Microchip Tips Broader Strength (MCHP: BUY, $41 target)
Recap: Microchip continued to see strong demand through the March quarter (and into April) and this helped it top consensus estimates (and ours) delivering $0.52 in EPS (vs. $0.47 expected) on $430.1M in sales (vs. $426.9M expected). Bookings have remained strong since the year’s beginning and internal inventories have dropped back to normal even as channel inventories have recovered since the December low. Backlog to begin the June quarter exceed that of March and stretches into the September quarter.
Guidance points to 2-6% sequential revenue growth, and EPS guidance of $0.50-$0.54 meets our prior forecast, but is ahead of consensus. The strength this quarter comes not only from strong demand, but also from a boost in gross margin—ahead of expectations—and additional accretion from SMSC as the company uncovers yet more sources of cost savings.
We continue to recommend the shares and see room for continued outperformance based on further share gains, economic rebound, and further margin expansion (and, of course, that appealing dividend). We also see upside from Microchip’s report for other broad-based semi providers.
Beyond Microchip, the bookings strength sheds a bit of light on the mixed global macroeconomic data. With its broad exposure to sectors outside of consumer electronics, Microchip’s momentum points to a groundswell of economic activity; likely propelled by improving U.S. housing conditions, continued strength in automotive, and ongoing (if cautious) investments in industrial infrastructure around the world. Much of the strength at Microchip, however, likely comes from new design wins and share gains in the newer 16- and 32-bit MCU product lines. The company did not break out the core products as compared to the newer ones, but the share gains reported reveal that Microchip’s growth is well ahead of the market as a whole.

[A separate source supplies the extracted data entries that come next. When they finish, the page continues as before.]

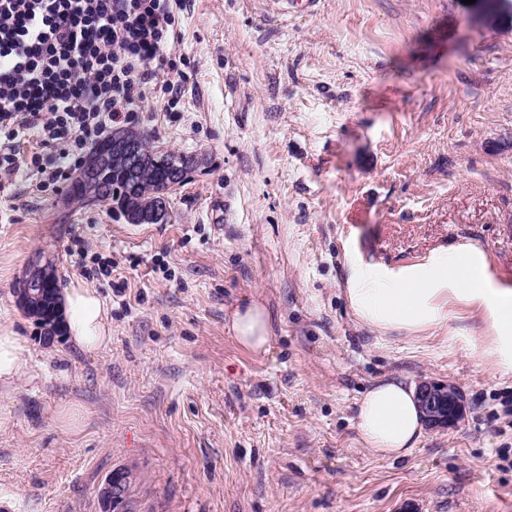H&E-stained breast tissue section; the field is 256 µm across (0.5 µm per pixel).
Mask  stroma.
<instances>
[{
	"label": "stroma",
	"instance_id": "obj_1",
	"mask_svg": "<svg viewBox=\"0 0 512 512\" xmlns=\"http://www.w3.org/2000/svg\"><path fill=\"white\" fill-rule=\"evenodd\" d=\"M172 65L127 128L194 158L167 224L68 202L36 178L0 186V325L25 364L0 385V512H512V372L482 358V312L428 331L360 320L353 272H397L475 244L512 289V10L464 0H184ZM49 254L91 288L112 342L47 339L13 294ZM111 276H89L93 257ZM260 301L265 351L231 316ZM449 383L453 429L402 459L361 443L376 382ZM112 477L111 491L108 496L101 492V503L103 504L104 512H112L115 508L121 505L128 494L129 488L132 484L133 477L130 479L128 471L118 470L111 473L104 481V486L110 482ZM102 488V489H103Z\"/></svg>",
	"mask_w": 512,
	"mask_h": 512
}]
</instances>
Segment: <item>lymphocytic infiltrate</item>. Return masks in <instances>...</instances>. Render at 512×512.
Masks as SVG:
<instances>
[{
  "mask_svg": "<svg viewBox=\"0 0 512 512\" xmlns=\"http://www.w3.org/2000/svg\"><path fill=\"white\" fill-rule=\"evenodd\" d=\"M182 0H0V175L57 184L159 79ZM30 131L53 149L20 158Z\"/></svg>",
  "mask_w": 512,
  "mask_h": 512,
  "instance_id": "lymphocytic-infiltrate-1",
  "label": "lymphocytic infiltrate"
}]
</instances>
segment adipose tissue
Returning a JSON list of instances; mask_svg holds the SVG:
<instances>
[{
  "instance_id": "adipose-tissue-1",
  "label": "adipose tissue",
  "mask_w": 512,
  "mask_h": 512,
  "mask_svg": "<svg viewBox=\"0 0 512 512\" xmlns=\"http://www.w3.org/2000/svg\"><path fill=\"white\" fill-rule=\"evenodd\" d=\"M487 266L485 253L467 244L396 274H353L348 297L362 321L384 328L422 331L436 327L449 301L478 309L491 332L485 356L512 372V289L496 285ZM64 303L72 343L88 352L109 345L107 312L94 290L67 289ZM231 329L244 347L263 350L271 333L269 314L262 304L251 302L234 312ZM356 428L374 452L390 458L407 456L425 429L415 386L403 379L373 385L360 401Z\"/></svg>"
}]
</instances>
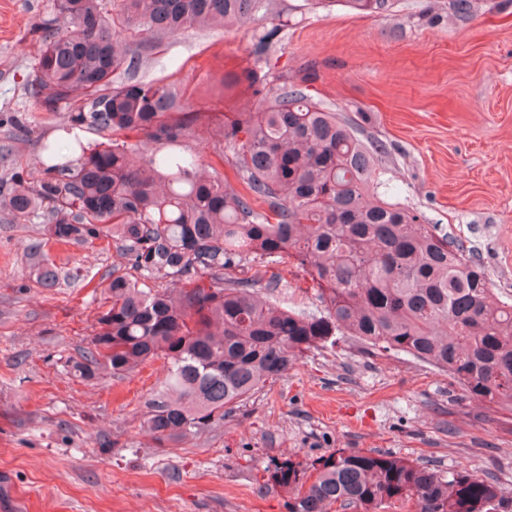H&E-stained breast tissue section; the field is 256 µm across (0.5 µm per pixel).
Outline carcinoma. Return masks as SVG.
<instances>
[{
  "mask_svg": "<svg viewBox=\"0 0 512 512\" xmlns=\"http://www.w3.org/2000/svg\"><path fill=\"white\" fill-rule=\"evenodd\" d=\"M270 0H56L35 28L33 102H62L77 156L43 146L47 176L0 179V210L42 225L27 247L45 288L102 293L97 327L70 370L122 379L156 359L162 388L143 427L168 448L222 424L306 351L352 336L381 354L405 353L448 374L471 397L512 415V301L494 298L485 269L421 216L375 191L381 143L367 144L339 113L296 85L272 87L253 112L222 126L233 176L181 150L193 119L173 84L114 75L138 49L190 28L232 24ZM379 13L390 0H346ZM249 68L224 86L252 87ZM104 241L121 257L99 280L49 258L53 245ZM270 264L297 265L317 284L319 314L281 306ZM179 282L174 294L164 287ZM289 491L288 512H512V490L467 471L441 474L377 450L337 448L311 463L266 469Z\"/></svg>",
  "mask_w": 512,
  "mask_h": 512,
  "instance_id": "1",
  "label": "carcinoma"
}]
</instances>
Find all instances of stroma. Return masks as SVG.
Segmentation results:
<instances>
[{"mask_svg": "<svg viewBox=\"0 0 512 512\" xmlns=\"http://www.w3.org/2000/svg\"><path fill=\"white\" fill-rule=\"evenodd\" d=\"M393 0L358 14L344 0H275L229 28L189 29L143 52L135 73L185 89L200 118L185 142L215 162L218 119L253 111L251 90L225 74L256 69L262 85L308 87L366 142L388 150L380 167L395 201L461 243L486 268L496 297L512 299V0ZM56 0H0V177L45 176L42 147L63 138L66 104L36 110L27 85L34 27ZM276 36L267 47L259 38ZM31 133L12 136L13 117ZM38 225L0 212V512H288L286 489L265 470L309 463L337 448L378 450L441 473L465 469L512 488V426L448 375L398 353L371 355L353 338L299 358L225 417L169 447L140 428L164 362L125 379L85 381L69 371L91 338L97 304L77 285L45 288L28 273ZM57 266L99 277L118 256L100 246L52 247ZM283 306L319 312L314 285L277 266Z\"/></svg>", "mask_w": 512, "mask_h": 512, "instance_id": "35a3bbf8", "label": "stroma"}]
</instances>
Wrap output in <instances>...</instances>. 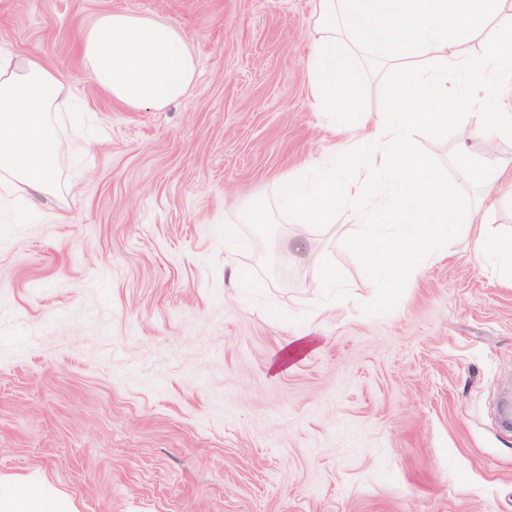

This helps to explain the relative strength of Microchip’s commentary compared to that of some other broad-based semiconductor providers, but jibes with TI’s guidance for 8.5% sequential growth (excluding the terminated wireless business). While both these companies appear to be share gainers, they also seem to be tapping into global macro recovery.
Several companies, reporting earlier, noted limited visibility to orders (including RI) so the April data from Microchip provides some support to the view that strength for broadly exposed semi providers is also continuing. Look for Avago (AVGO) to offer guidance ahead of expectations for its July quarter. This bodes well for Linear Technologies (LLTC) and, if trends continue as they are, suggests that June may already be trending to the upper half of guidance.
Savings: Operating expenses came in below target from strict spending discipline across the company and greater savings through the integration of SMSC. Look for OpEx to grow more slowly than revenues through CY13. We expect gross margin expansion and spending controls to enable (non-GAAP) operating margin to rise from last quarter’s 28.6% to 27.6% by the March 2014 quarter.
Minor Changes to Our Above-Consensus Estimates: Guidance is roughly in line with our prior views, and we expect:
- F1Q14 revenues of $448.3M and non-GAAP EPS of $0.53.
- FY14: $1.871B and $2.28.
Stay the Course: Reiterating BUY and $41 target. Microchip’s momentum continued into April and gross margin has begun recovering ahead of schedule. The SMSC acquisition continues to deliver greater accretion than forecast and that combined with share gains in MCUs points to the likelihood that Microchip will continue to outperform other MCU suppliers and broad-market analog semiconductor companies. Factory staff furloughs are being trimmed, wafer starts are picking up, and backend processing capacity is expanding. All this, we believe, points to rising operating margins through CY13.